Stuart and Tabitha didn’t fight much in their marriage. Did they really fight at all? That one time over the wedding cake—Stuart had wanted plain, plain, plain, and Tabitha had asked for a basket-weave design, something she had always imagined she would have on her wedding cake, ever since she was a little girl. He had finally given in, but he never embraced it. He never seemed to have liked their cake. She had had boyfriends along the way, before Stuart, with whom she had huge yelling fights, sometimes throwing things, blowouts that ended with one or the other storming away. One boyfriend had even left her alone at the movies and never came back. But she and Stuart never did anything like that. She had always thought it was a good thing—a stable home for the kids, and really, who had time to fight like that anyway? Now, though—now she wondered if the not fighting was the bad part. She started to think about the specifics of the fight; she even considered outlining it, but she wasn’t ready. Not yet.

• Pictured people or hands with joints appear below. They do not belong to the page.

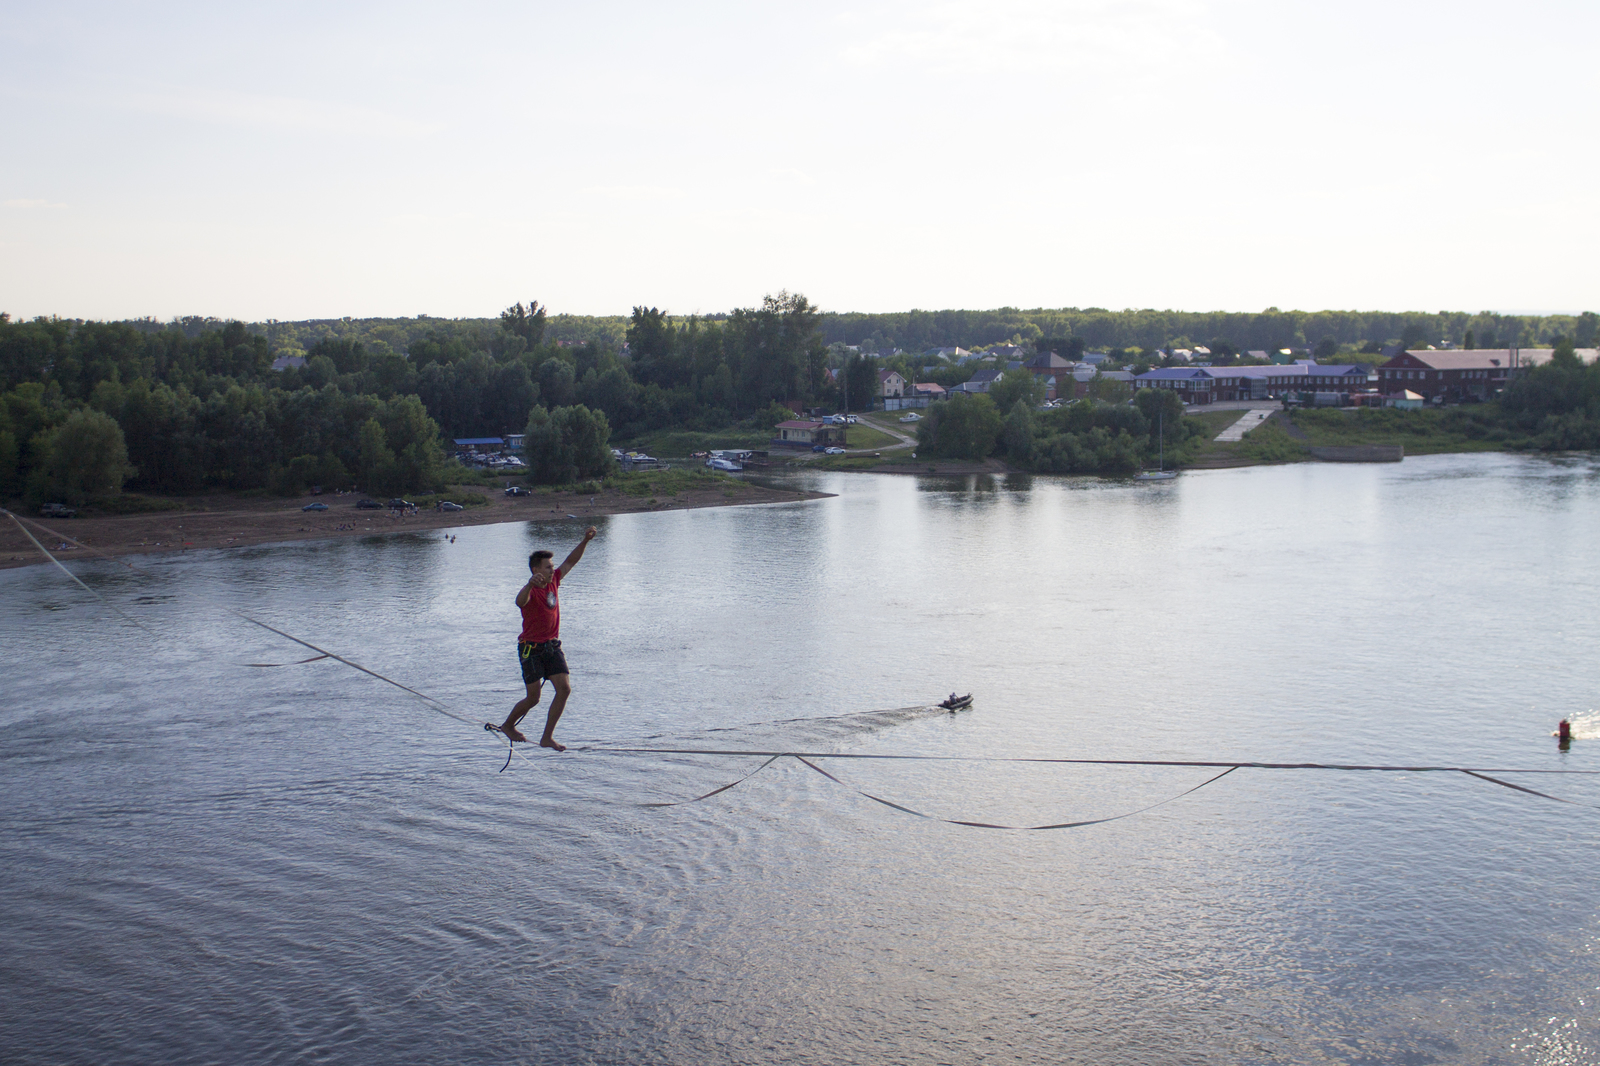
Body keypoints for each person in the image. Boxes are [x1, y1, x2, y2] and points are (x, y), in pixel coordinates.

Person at [500, 526, 597, 750]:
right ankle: (508, 725)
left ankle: (547, 737)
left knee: (564, 689)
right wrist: (529, 584)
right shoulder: (531, 590)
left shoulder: (554, 581)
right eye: (548, 567)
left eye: (552, 566)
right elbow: (519, 602)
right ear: (536, 570)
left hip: (552, 646)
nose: (553, 570)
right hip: (530, 649)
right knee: (533, 698)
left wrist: (585, 540)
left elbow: (570, 562)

Next item on the list—the T-shirt in the closet. His University of Michigan shirt—maize and blue and old and tattered, something he never, ever traveled without. This time he did. It was still folded on the middle shelf in the closet. Why would he leave that? Or a better question might be: Why did he usually feel he had to take it? Well, now she could probably guess, but for years she had wondered about the significance of that shirt. After he left this time, she was shocked when she first saw it there. Now she went into the closet and touched it, as she often did lately. Usually, she didn’t want to disturb it, but she pulled it out and looked at it. It was clean and creased where the folds were. She couldn’t make any sense if it. Instead of folding it and putting it back in its place on the shelf, she brought it out to the bed with her, pulled back the covers, and shoved it to the bottom on Stuart’s side. She was just pulling the comforter back into place when she heard Fern.